Solo così si spiega il matrimonio da adolescente con il debole Jeff Gillooly, portato avanti nonostante violenze di ogni tipo e un atteggiamento infantile (il marito la picchia, ma lei si arrabbia quando non le prende i gelati della sua marca preferita) portato all’estremo. Solo così si spiega il rapporto con lo sport, unica forma credibile di riscatto per chi è fuori da ogni giro, non ha la possibilità di andare al college e crede che il sogno americano sia fondamentalmente una truffa. Per questo Tonya non lancia messaggi storici, ma spera almeno di salvare se stessa. Per questo Tonya quasi non ascolta le sue allenatrici, da Diane Rawlinson (praticamente una sosia di Nancy Brilli)a Dody Teachman, che cercano di farla aderire a un canone.

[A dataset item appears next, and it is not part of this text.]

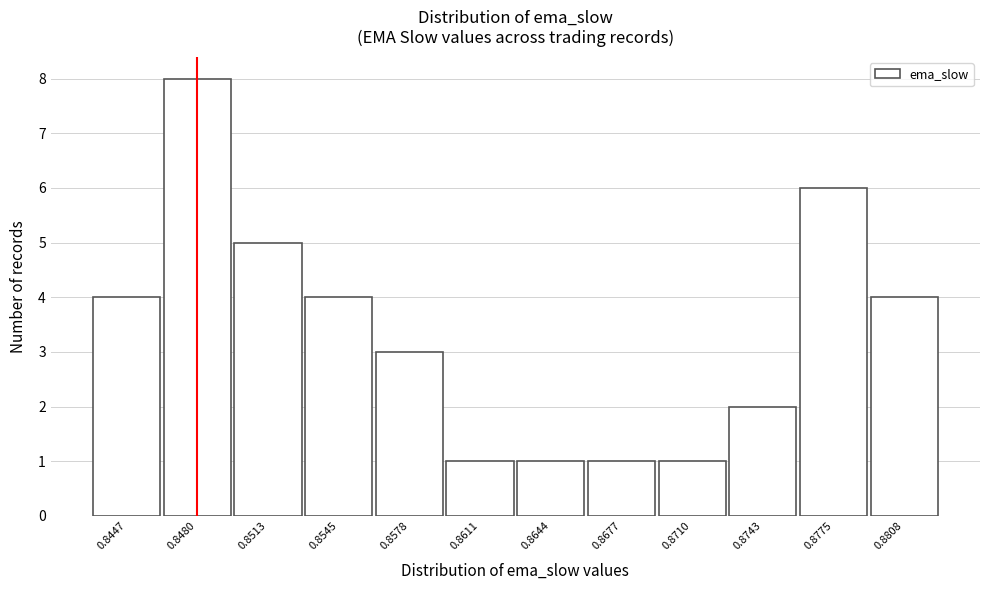

Reading right to left, extract all data points from this chart.

0.8808=4	0.8775=6	0.8743=2	0.8710=1	0.8677=1	0.8644=1	0.8611=1	0.8578=3	0.8545=4	0.8513=5	0.8480=8	0.8447=4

Il canone a cui la Kerrigan, peraltro di origini umili come la Harding, aderiva con più entusiasmo.

Il problema sportivo è che nel pattinaggio artistico Tonya era bravissima (prima americana ad eseguire il triplo axel), ma non rappresentava il modello fatina che molti spettatori e spettatrici del pattinaggio amano e si aspettano. Per non parlare delle scelte musicali… Massacrata regolarmente dai giudici per la parte artistica, nella sua esibizione con la musica (Sleeping Bag) degli ZZ Top c’è tutta la rabbia e la periferia del mondo. Un inviato di Repubblica parlerebbe di white trash e di America che ha votato Trump, un normale piccolo borghese o proletario (ormai non c’è differenza: chi sta tutto il giorno a digitare cazzate su una tastiera non ha più chance di un cameriere) di ogni parte del pianeta, anche senza storie tragiche alle spalle, potrà invece riconoscersi.